Assignment:
Output the lines of the records below exactly, beginning at their first line and ending at the line with "right front paw: (165, 225)"; include no pictures.

--- START ---

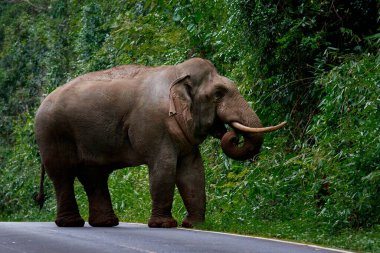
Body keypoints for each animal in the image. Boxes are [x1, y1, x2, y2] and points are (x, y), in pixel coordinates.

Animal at [35, 58, 284, 228]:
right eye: (219, 93)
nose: (231, 134)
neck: (178, 73)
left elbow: (193, 172)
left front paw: (195, 226)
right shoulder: (154, 125)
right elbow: (163, 167)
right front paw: (165, 225)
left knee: (94, 176)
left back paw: (106, 223)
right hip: (52, 133)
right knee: (63, 175)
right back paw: (71, 223)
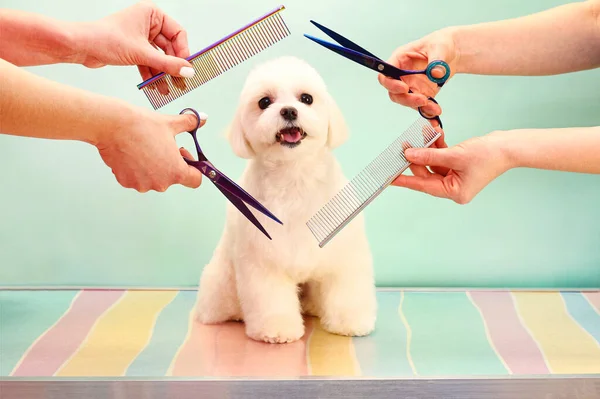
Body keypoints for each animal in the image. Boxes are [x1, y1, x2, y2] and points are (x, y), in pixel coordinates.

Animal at [195, 56, 378, 344]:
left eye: (306, 98)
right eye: (264, 102)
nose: (289, 111)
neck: (294, 175)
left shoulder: (343, 253)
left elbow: (346, 289)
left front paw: (351, 322)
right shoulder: (262, 259)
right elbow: (271, 299)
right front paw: (277, 329)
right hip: (222, 282)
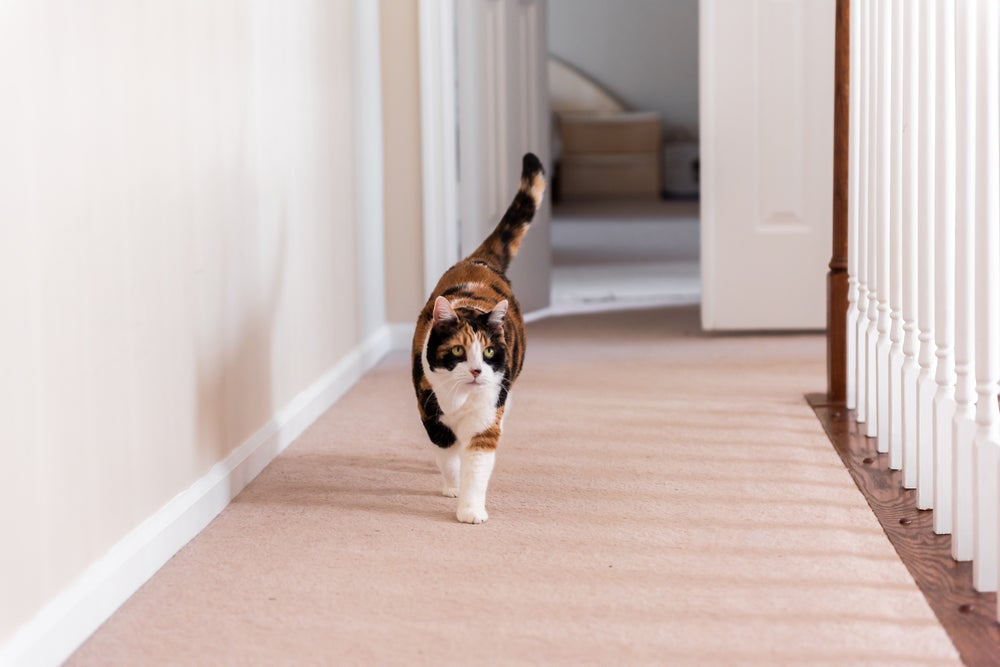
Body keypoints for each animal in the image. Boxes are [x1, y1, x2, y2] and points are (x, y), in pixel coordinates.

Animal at [410, 154, 548, 524]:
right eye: (458, 349)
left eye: (487, 352)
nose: (476, 371)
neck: (459, 399)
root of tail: (479, 261)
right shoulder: (430, 410)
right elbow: (448, 454)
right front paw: (453, 487)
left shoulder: (487, 418)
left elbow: (477, 463)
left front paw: (471, 509)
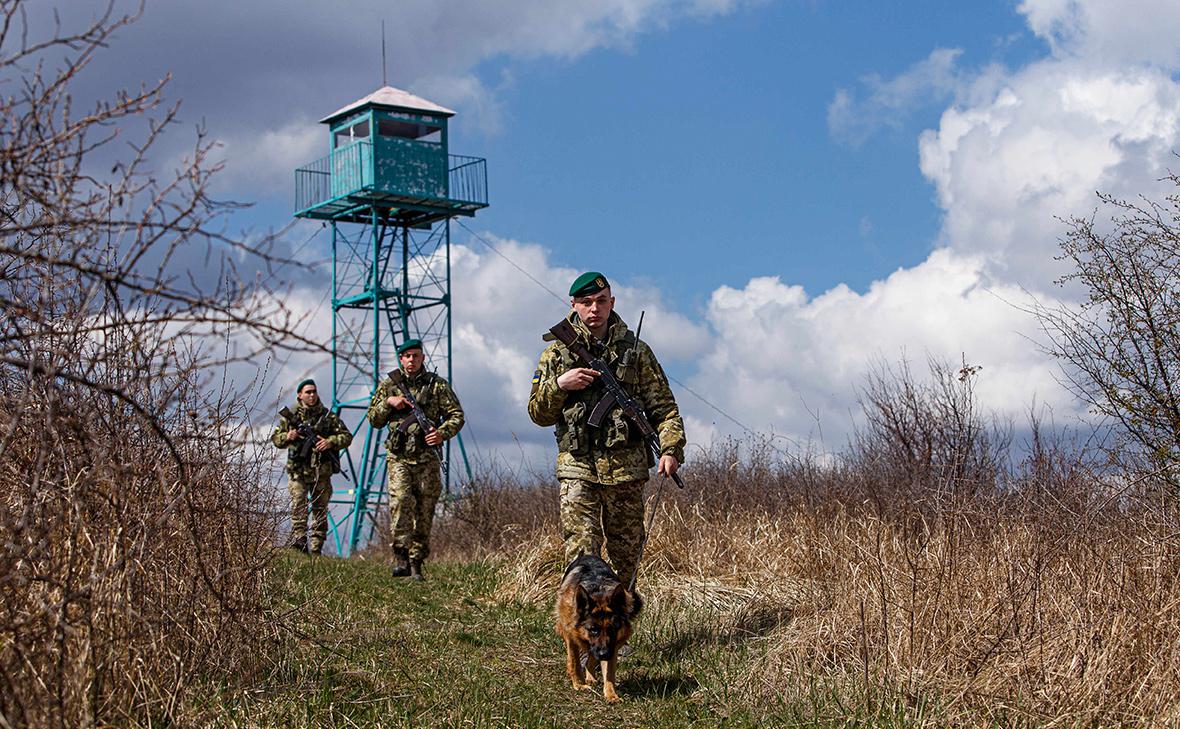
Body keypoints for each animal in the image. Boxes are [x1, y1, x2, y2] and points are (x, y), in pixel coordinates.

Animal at [554, 554, 646, 703]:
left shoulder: (612, 646)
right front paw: (578, 684)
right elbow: (574, 661)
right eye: (593, 629)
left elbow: (609, 672)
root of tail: (587, 555)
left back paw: (591, 677)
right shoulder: (571, 635)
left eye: (613, 629)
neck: (598, 593)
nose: (604, 654)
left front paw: (611, 694)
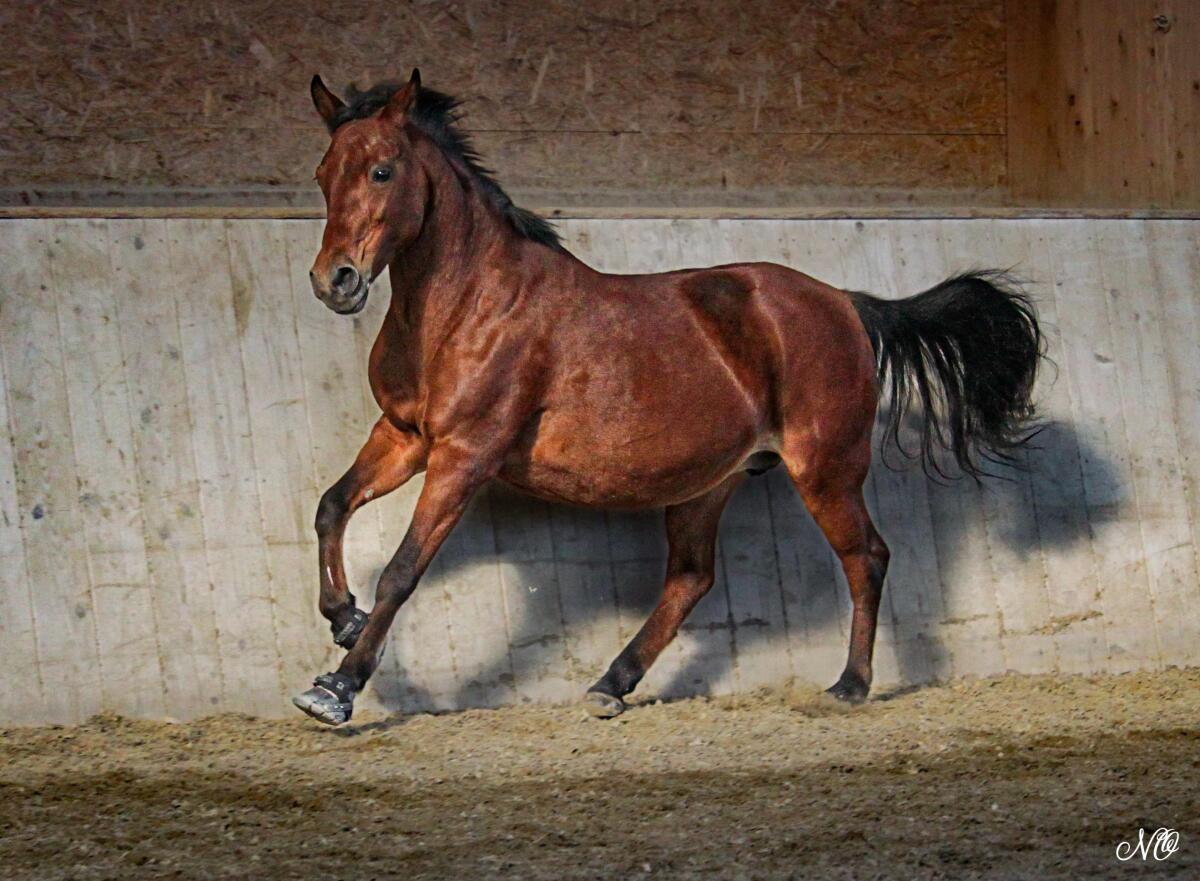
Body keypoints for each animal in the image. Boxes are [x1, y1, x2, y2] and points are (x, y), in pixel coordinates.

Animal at [292, 70, 1043, 726]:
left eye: (382, 171)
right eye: (323, 173)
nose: (335, 281)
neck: (468, 304)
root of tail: (847, 304)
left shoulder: (465, 454)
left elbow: (402, 570)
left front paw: (336, 687)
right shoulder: (404, 434)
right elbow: (331, 506)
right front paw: (342, 616)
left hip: (825, 468)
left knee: (867, 557)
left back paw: (849, 686)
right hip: (710, 481)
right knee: (690, 579)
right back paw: (609, 685)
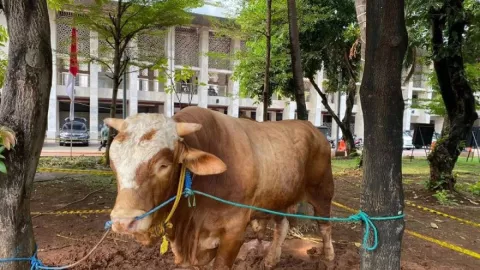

--- END ---

Result of the task:
Body keypoints for each animal in the image. Boxes are [x1, y1, x2, y2] and points are (x, y), in pixel coordinates.

Animal at [35, 58, 284, 228]:
right eye: (219, 93)
nose: (231, 134)
neck: (178, 73)
left elbow: (193, 172)
left front paw: (195, 226)
right shoulder: (154, 125)
right elbow: (163, 167)
right front paw: (165, 225)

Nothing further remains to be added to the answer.